RECORD EXTRACTS Start Marker
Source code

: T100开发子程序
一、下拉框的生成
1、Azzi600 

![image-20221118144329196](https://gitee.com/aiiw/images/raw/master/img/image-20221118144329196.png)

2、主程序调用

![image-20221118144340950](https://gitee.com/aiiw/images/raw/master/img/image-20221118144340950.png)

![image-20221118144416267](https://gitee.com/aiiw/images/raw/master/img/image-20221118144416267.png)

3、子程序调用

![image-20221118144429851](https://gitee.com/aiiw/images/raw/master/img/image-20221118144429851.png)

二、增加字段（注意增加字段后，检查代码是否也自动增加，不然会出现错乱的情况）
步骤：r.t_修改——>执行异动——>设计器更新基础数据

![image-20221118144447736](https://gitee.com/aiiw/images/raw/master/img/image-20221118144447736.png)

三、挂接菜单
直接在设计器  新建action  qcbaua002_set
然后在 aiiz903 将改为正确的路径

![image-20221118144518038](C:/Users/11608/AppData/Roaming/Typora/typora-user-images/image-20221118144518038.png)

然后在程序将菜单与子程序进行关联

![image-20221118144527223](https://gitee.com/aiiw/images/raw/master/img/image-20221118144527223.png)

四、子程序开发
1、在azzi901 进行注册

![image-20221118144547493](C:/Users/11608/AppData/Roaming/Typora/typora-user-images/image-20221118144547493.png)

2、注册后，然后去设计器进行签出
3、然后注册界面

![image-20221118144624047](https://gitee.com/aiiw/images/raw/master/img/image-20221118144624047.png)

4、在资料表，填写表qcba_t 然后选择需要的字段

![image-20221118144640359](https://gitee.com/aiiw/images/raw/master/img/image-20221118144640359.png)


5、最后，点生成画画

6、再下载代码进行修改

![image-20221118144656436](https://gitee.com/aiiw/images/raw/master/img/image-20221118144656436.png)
RECORD EXTRACTS End Marker
An identical copy of the entries above is the expected result.

ANSWER BOX:
Source code

: T100开发子程序
一、下拉框的生成
1、Azzi600 

![image-20221118144329196](https://gitee.com/aiiw/images/raw/master/img/image-20221118144329196.png)

2、主程序调用

![image-20221118144340950](https://gitee.com/aiiw/images/raw/master/img/image-20221118144340950.png)

![image-20221118144416267](https://gitee.com/aiiw/images/raw/master/img/image-20221118144416267.png)

3、子程序调用

![image-20221118144429851](https://gitee.com/aiiw/images/raw/master/img/image-20221118144429851.png)

二、增加字段（注意增加字段后，检查代码是否也自动增加，不然会出现错乱的情况）
步骤：r.t_修改——>执行异动——>设计器更新基础数据

![image-20221118144447736](https://gitee.com/aiiw/images/raw/master/img/image-20221118144447736.png)

三、挂接菜单
直接在设计器  新建action  qcbaua002_set
然后在 aiiz903 将改为正确的路径

![image-20221118144518038](C:/Users/11608/AppData/Roaming/Typora/typora-user-images/image-20221118144518038.png)

然后在程序将菜单与子程序进行关联

![image-20221118144527223](https://gitee.com/aiiw/images/raw/master/img/image-20221118144527223.png)

四、子程序开发
1、在azzi901 进行注册

![image-20221118144547493](C:/Users/11608/AppData/Roaming/Typora/typora-user-images/image-20221118144547493.png)

2、注册后，然后去设计器进行签出
3、然后注册界面

![image-20221118144624047](https://gitee.com/aiiw/images/raw/master/img/image-20221118144624047.png)

4、在资料表，填写表qcba_t 然后选择需要的字段

![image-20221118144640359](https://gitee.com/aiiw/images/raw/master/img/image-20221118144640359.png)


5、最后，点生成画画

6、再下载代码进行修改

![image-20221118144656436](https://gitee.com/aiiw/images/raw/master/img/image-20221118144656436.png)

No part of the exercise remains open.